On 3/15/10 2:42 AM, Tony Li wrote:
> Interestingly, I'm not sure that this is worth fixing.  Most BGP
> implementations store a copy of all of the best paths that they've received
> from neighbors.  They then compute the 'best path' amongst this set and
> advertise it appropriately.  Truly fixing this problem would require that an
> implementation retain state on a per-neighbor basis about which attributes
> were advertised (and in some cases, what changes to what attributes were
> performed).  Further, the implementation would still have to effectively
> compute the update because output policy could have a substantial impact on
> the result.  Thus, the question really becomes whether transmitting the
> update and receiving it is more expensive than additional filtering in the
> sender.  Given that bandwidth is 'free', the tradeoff is now between the
> sender with additional state and processing, or the processing in the
> receiver.  Note that the receivers task is to parse the update, realize that
> there is, in fact, no change, and not do anything.

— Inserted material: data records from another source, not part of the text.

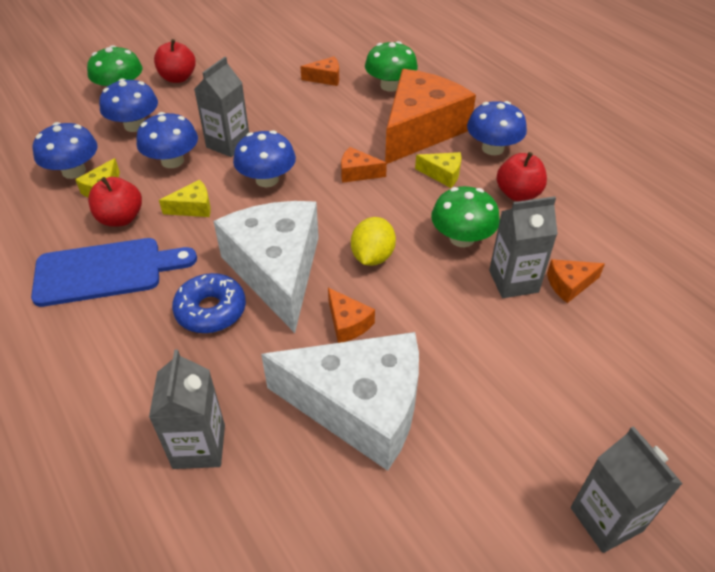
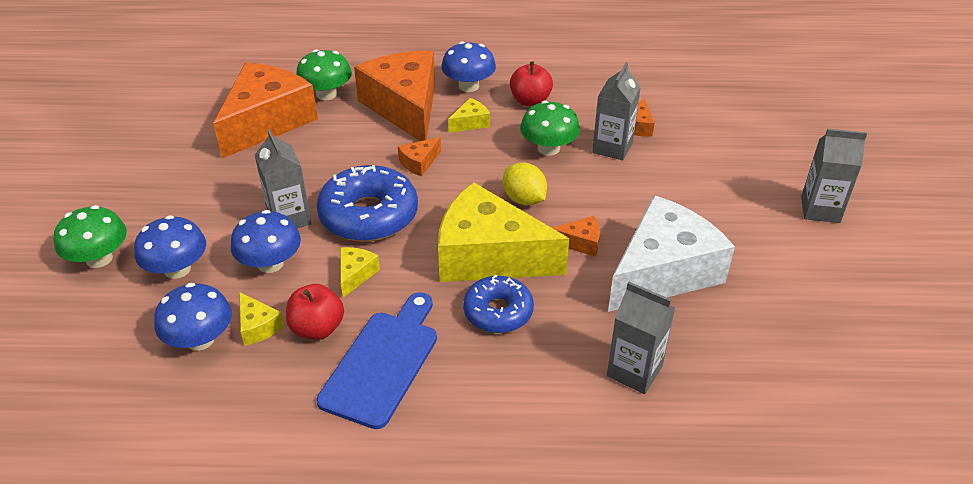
camera: 55 degrees left, 5 degrees down
(178, 78) = (134, 210): red apple -> none
(267, 179) = (369, 215): blue mushroom -> blue donut
(277, 270) = (489, 256): white cheese -> yellow cheese
(325, 78) = (267, 122): orange cheese -> orange cheese, size x2.48

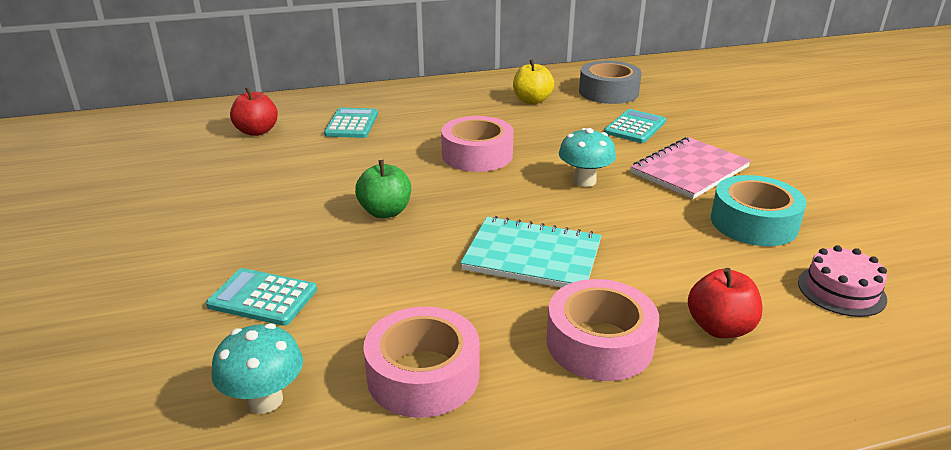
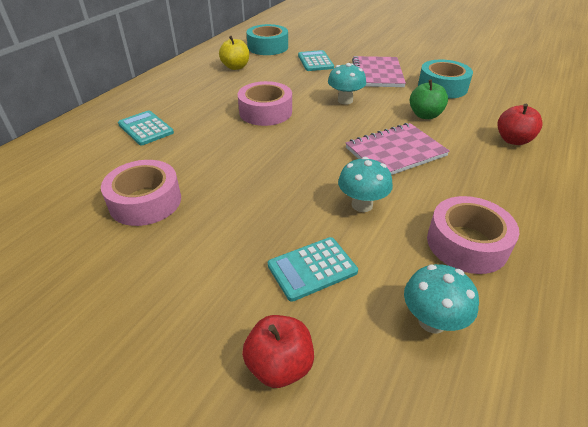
camera: 45 degrees left, 10 degrees up
(257, 131) = (76, 167): red apple -> red apple (279, 365)
(385, 212) = (279, 172): green apple -> green apple (425, 115)
(398, 280) = (362, 205): none -> turquoise mushroom
(532, 256) = (395, 152): turquoise notebook -> pink notebook
(599, 343) = (493, 175): pink tape -> pink tape (145, 201)
(608, 92) = (268, 47): grey tape -> turquoise tape
(841, 290) = (515, 101): pink cake -> none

Indeed, you're trading systemic state for implementation optimizations,
in lots of places where issues such as this are amplified.  > 40%
duplicates in a system today ma not be a problem, however, if prefix,
origin, and path validation techniques are employed down the road in a
secure routing protocol built on the current model, and every one of
those updates have to be processed, I suspect at some point senders will
be a bit more conservative in what they send.